Intraocular lenses made from a hydrogel matrix were coated with a bioactive polymer exhibiting sulfonate and carboxylate groups. The anchorage of the macromolecular chains bearing the anionic groups to the hydrogel implant surface was obtained by an intermolecular reaction of the photosensitive groups attached to the ionic polymer, in order to obtain a pseudo-interpenetrated network. Cell proliferation assays performed on coated and uncoated hydrogel lenses showed an inhibiting effect of the bioactive polymer coating by up to 40% at day 6. The inhibiting effect was due to the presence and the distribution of both sulfonate and carboxylate groups along the macromolecular chains, which led to the appearance of ""bioactive sites"" allowing controlled interactions of surface, adhesive proteins and cells. (Journal of Applied Biomaterials & Biomechanics 2004; 2: 183-9).

Bioactive polymers grafted on silicone to prevent Staphylococcus aureus prosthesis adherence: in vitro and in vivo studies.

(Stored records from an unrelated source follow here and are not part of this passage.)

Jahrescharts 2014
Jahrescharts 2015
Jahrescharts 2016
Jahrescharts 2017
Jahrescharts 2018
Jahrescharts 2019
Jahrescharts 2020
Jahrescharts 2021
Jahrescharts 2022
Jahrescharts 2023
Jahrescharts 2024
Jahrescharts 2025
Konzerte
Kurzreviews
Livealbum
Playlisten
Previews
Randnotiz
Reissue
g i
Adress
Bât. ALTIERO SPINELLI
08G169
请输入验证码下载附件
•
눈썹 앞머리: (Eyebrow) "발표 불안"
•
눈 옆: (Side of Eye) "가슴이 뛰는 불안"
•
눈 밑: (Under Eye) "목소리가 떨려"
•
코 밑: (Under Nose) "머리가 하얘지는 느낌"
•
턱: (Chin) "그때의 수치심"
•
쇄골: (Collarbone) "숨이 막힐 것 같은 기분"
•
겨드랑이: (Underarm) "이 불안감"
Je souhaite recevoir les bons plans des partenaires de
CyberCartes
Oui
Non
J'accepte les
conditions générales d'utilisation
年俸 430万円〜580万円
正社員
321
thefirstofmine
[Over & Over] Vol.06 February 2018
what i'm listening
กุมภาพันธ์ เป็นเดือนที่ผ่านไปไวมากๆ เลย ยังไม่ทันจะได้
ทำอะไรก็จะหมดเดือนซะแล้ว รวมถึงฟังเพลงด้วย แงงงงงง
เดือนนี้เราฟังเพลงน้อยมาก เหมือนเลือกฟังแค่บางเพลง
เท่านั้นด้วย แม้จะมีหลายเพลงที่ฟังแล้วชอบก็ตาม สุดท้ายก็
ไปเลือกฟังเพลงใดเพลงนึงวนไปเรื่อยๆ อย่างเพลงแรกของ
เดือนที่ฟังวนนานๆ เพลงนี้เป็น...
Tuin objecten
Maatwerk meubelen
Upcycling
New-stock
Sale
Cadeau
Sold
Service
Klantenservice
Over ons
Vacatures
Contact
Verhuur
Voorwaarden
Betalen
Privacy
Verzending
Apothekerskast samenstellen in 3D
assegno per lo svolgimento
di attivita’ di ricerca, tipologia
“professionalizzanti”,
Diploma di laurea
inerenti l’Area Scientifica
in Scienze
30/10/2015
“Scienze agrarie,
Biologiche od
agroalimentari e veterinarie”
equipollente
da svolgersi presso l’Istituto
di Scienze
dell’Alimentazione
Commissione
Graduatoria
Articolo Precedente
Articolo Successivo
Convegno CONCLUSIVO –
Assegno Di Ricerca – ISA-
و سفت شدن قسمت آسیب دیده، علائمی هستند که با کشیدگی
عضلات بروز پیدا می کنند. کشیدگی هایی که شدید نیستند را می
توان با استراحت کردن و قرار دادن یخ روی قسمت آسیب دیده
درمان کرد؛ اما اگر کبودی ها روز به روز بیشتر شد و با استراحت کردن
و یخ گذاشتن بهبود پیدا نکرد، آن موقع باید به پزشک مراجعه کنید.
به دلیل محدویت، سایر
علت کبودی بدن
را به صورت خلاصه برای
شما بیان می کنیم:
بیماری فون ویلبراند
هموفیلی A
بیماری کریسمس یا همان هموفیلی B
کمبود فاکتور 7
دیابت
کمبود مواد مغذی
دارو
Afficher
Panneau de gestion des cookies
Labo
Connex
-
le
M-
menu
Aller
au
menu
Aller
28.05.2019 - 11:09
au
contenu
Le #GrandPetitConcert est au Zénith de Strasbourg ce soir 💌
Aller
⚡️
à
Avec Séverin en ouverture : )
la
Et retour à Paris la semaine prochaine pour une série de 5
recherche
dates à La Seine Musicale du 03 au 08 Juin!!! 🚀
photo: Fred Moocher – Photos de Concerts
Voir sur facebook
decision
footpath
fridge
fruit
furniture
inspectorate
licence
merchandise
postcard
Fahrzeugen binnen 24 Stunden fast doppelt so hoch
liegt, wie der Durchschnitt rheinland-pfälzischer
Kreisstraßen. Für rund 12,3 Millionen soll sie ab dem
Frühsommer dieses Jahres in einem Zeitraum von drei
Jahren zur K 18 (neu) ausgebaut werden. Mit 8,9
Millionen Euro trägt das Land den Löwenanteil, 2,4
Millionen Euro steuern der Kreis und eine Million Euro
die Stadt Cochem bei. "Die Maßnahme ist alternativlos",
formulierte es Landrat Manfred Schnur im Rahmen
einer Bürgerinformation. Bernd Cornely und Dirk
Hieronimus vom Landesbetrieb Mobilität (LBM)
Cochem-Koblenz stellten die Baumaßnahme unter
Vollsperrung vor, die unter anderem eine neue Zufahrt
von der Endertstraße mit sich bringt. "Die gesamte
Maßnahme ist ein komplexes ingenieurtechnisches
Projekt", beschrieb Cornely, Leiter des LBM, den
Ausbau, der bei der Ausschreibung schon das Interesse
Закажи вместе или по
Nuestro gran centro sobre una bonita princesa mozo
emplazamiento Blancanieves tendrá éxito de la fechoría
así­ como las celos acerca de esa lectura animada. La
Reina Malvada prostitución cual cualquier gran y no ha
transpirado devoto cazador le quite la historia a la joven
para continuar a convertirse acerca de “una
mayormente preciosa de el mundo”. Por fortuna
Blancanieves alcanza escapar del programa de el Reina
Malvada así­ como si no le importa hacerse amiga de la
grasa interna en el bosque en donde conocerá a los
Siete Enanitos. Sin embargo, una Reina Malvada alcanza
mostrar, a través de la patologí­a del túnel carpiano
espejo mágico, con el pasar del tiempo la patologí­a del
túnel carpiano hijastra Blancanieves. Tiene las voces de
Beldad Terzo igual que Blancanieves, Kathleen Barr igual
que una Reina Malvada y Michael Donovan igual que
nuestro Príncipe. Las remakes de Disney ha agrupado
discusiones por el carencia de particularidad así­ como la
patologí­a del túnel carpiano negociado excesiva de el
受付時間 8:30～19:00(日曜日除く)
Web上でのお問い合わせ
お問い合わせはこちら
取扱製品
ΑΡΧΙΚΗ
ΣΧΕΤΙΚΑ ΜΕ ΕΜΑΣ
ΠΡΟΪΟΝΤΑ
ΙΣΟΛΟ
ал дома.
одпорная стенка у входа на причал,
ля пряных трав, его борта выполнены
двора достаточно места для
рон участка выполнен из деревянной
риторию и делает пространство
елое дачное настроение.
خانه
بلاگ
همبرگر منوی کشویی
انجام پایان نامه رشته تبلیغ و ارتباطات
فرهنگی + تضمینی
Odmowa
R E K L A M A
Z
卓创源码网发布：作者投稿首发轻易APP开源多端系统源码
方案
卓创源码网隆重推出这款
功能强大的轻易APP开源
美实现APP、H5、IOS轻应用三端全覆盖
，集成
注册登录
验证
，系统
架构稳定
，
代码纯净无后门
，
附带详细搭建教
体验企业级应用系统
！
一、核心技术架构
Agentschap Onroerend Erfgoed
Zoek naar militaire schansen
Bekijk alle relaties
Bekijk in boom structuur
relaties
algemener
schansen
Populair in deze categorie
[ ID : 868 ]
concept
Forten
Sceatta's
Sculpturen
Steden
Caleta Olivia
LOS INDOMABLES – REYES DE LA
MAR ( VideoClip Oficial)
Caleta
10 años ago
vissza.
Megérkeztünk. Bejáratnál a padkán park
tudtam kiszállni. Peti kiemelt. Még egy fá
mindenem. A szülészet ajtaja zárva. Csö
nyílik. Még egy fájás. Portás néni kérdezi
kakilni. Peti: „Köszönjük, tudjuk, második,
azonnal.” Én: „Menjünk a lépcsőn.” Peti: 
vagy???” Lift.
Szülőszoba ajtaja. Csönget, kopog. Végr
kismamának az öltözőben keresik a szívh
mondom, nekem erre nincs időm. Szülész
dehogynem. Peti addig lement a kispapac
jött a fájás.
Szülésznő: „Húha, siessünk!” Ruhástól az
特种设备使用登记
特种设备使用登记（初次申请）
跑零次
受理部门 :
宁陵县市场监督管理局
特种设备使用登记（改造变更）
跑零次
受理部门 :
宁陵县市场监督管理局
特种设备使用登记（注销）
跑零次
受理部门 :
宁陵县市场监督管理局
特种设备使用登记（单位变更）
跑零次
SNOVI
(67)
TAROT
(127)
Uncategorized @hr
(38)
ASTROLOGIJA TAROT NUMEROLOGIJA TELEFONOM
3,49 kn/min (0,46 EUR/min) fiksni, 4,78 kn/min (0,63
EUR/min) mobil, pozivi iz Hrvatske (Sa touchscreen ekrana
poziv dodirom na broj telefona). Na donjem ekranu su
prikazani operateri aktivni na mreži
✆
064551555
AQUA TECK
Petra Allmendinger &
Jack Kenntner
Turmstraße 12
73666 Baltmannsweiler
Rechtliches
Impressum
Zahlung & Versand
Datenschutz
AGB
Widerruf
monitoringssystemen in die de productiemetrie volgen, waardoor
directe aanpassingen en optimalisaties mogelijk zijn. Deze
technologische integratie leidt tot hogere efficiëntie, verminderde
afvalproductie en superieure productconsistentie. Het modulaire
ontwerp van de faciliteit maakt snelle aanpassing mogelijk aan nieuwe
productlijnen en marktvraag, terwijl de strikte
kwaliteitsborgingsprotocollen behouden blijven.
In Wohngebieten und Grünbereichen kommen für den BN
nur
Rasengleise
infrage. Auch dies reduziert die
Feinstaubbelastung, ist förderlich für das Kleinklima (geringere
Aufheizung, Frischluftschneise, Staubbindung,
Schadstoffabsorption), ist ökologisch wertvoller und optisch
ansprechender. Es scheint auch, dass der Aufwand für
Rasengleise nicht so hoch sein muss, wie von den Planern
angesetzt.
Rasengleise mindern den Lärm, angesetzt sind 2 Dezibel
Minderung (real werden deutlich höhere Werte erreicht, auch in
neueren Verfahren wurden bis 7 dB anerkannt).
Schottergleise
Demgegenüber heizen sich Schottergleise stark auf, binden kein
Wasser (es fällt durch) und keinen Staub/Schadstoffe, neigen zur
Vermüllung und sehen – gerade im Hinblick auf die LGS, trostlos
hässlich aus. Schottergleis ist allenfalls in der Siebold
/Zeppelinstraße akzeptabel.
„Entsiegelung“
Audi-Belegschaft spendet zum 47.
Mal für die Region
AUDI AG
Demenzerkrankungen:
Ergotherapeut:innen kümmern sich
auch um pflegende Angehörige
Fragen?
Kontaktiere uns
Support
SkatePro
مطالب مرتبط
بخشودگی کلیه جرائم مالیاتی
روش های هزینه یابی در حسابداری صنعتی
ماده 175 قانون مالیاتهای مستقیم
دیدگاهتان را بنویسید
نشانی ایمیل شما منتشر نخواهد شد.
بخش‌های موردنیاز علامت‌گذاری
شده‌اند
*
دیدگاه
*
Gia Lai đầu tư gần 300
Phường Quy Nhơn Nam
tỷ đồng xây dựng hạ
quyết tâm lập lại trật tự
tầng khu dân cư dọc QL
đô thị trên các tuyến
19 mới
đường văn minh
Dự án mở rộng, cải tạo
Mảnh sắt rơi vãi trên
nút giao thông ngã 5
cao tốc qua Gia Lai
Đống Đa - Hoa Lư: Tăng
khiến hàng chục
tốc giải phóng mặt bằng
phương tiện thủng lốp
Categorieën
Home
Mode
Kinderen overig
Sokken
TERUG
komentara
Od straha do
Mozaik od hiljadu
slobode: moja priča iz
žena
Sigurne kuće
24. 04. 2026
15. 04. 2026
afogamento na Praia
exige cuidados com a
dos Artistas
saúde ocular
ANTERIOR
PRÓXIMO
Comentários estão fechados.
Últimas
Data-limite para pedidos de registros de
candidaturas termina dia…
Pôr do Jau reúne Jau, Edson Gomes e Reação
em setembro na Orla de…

As joint prostheses become infected preventive strategies are needed. Silicone prostheses were coated with a COO - and SO3 - bearing bioactive copolymer, Q5, synthesized by radical polymerization and the adherence of Staphylococcus aureus (S. aureus)to them was evaluated in vitro and in vivo. Copolymer Q5 contains tris(trimethylsiloxy) methacryloxy propyl silane favoring the compatibility with the silicone matrix, cinnamoyl ethyl methacrylate allowing a network formation at the surface of the silicone prostheses, two ionic monomers: methacrylic acid and sodium styrene sulfonate. In vitro experiments were conducted on Q5-coated silicone lenses and on Q5-coated silicone prostheses. In both cases, materials were incubated with fi-bronectin (Fn) because of its important role in S. aureus adherence to implant surfaces. The percentage of adhesion inhibition was observed at approximately 40% for the coated materials compared to the untreated silicone. Rabbits underwent double-blind partial knee replacements with Q5-coated or control implants fitted into the intramedullary canal of the tibia, and 10 7 bacteria were injected into the knees. The number of bacteria adherent on the prostheses was determined 24 hr later. Signifi-cantly fewer bacteria adhered to Q5-coated than control prostheses (2.26 +/- 0.76 vs 3.86 +/- 0.54 log10 CFU/ml; p < 0.0035). Bioactive polymer coating could provide a new method of preventing joint-prosthesis infections. (Journal of Applied Biomaterials & Biomechanics 2003; 1: 178-85).